Most BNPL providers structure their product as exempt credit and do not need to hold an Australian credit licence. To do so, they either need to:
- charge no fees, other than late fees;
- rely on the short-term credit exemption, which has fee and interest caps; or
- rely on the continuous credit exemption, which has a fixed fee cap that must not vary based on the amount of the credit.
If merchants pass on the full surcharge charged by BNPL providers, many providers may need to restructure their offering or obtain an Australian credit licence. This is contrary to ASIC’s position that BNPL need not be regulated as consumer credit and that product intervention order powers and design and distribution obligations are sufficient consumer protections.
The BNPL surcharge decision may raise competition issues for the ACCC, especially in light of certain banks, scheme providers and payment providers who are offering BNPL solutions for zero cost. This means incumbents will have an advantage over newer BNPL providers in that they are already licensed (should they require one) and they can offer their product for no cost. This could reduce competition, particularly given customers may not be willing to pay for the convenience of BNPL. It may also raise debt risk issues for customers if they look to use credit cards or personal loans in place of BNPL. The cost of these types of credit may be higher or they may be more prone to trapping consumers in a debt spiral. On the other hand, some of ASIC’s data suggests heavy users of BNPL may already be prone to experiencing detriment from existing credit products, and a fall in prevalence of BNPL may have a net positive consumer benefit.

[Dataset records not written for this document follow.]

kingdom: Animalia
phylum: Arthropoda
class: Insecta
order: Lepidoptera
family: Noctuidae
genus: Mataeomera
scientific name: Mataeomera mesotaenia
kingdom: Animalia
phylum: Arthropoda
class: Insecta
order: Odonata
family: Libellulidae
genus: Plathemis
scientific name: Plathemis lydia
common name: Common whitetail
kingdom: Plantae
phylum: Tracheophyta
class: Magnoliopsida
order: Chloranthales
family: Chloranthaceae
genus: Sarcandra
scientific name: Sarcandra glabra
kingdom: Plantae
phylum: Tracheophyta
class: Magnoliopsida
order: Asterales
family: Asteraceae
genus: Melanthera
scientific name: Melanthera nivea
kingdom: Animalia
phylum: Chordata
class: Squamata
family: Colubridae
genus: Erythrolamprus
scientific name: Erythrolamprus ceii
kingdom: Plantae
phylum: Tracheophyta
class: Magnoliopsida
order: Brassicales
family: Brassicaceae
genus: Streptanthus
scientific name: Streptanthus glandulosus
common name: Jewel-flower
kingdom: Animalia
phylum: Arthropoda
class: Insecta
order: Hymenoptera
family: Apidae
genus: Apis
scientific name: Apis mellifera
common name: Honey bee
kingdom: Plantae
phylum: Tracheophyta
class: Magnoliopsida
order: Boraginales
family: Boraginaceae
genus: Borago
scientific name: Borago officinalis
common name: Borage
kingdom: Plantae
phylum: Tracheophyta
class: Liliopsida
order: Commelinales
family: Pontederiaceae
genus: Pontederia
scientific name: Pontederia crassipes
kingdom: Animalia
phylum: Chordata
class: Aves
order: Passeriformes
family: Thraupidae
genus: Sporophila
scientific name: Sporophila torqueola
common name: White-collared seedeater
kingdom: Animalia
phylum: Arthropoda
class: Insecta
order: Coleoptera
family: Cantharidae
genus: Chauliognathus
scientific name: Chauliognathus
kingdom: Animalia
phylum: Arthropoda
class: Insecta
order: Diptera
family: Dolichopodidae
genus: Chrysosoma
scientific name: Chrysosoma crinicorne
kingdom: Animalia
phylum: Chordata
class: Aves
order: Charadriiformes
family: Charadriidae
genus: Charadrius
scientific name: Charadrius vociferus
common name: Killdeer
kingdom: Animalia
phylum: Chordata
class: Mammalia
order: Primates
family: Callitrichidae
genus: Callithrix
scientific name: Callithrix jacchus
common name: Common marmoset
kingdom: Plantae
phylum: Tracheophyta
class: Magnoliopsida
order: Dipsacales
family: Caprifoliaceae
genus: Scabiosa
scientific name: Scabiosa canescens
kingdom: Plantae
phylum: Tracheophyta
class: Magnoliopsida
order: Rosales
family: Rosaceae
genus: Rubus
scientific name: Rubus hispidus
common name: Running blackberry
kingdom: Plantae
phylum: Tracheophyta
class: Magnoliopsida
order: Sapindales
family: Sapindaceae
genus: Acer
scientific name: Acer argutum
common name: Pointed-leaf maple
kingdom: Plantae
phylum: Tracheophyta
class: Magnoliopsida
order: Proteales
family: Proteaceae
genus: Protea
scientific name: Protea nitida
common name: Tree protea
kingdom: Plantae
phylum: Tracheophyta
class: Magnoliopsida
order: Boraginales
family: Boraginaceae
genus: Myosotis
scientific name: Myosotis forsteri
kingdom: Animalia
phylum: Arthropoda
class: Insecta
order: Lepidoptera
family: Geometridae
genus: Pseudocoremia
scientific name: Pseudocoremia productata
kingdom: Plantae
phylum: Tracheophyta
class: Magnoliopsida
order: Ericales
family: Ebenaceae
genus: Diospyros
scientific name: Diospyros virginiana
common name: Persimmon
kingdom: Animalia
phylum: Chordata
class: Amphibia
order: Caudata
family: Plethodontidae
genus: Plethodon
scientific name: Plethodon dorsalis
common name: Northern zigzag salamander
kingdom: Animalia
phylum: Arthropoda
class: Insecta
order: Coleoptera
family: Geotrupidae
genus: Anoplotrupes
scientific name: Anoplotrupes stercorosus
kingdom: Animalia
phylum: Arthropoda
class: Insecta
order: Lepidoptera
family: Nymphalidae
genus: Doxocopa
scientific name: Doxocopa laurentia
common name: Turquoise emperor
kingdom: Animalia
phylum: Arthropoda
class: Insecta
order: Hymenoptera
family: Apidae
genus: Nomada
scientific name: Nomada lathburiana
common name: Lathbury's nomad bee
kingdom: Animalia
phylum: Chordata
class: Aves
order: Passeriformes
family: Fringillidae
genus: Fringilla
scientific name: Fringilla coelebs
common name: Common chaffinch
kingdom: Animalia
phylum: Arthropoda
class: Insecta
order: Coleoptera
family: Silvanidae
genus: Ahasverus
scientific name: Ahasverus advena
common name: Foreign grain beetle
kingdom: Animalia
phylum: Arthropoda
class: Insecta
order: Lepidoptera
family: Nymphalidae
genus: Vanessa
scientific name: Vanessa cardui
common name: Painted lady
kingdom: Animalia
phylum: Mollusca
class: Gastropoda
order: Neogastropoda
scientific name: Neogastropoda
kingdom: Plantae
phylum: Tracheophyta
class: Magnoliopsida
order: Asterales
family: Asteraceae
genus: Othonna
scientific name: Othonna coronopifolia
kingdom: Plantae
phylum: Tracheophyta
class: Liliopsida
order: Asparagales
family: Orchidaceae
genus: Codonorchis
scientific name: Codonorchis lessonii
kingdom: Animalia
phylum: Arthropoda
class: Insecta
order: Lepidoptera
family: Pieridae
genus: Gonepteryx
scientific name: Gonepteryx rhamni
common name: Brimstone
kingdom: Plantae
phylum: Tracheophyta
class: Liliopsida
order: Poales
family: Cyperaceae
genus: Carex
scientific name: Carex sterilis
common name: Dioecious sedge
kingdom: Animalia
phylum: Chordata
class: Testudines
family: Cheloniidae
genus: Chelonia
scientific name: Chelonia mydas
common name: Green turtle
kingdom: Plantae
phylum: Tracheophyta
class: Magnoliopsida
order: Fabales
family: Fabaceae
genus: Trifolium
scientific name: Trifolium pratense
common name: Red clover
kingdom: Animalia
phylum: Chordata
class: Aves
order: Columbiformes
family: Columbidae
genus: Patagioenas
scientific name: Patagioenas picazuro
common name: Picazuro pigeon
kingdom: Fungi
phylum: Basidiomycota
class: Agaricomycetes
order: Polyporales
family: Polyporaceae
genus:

For this reason, it is important that BNPL providers are regulated holistically and not separately by the regulators. The RBA recognised this itself in its report, but arguably the RBA’s decision to enable merchants to pass on surcharges to customers creates a ripple effect for credit regulation and competition.
While regulatory change may take some time, BNPL providers will need to consider their BNPL terms and think through whether they want to continue to rely on an exemption or pre-emptively obtain an Australian credit licence.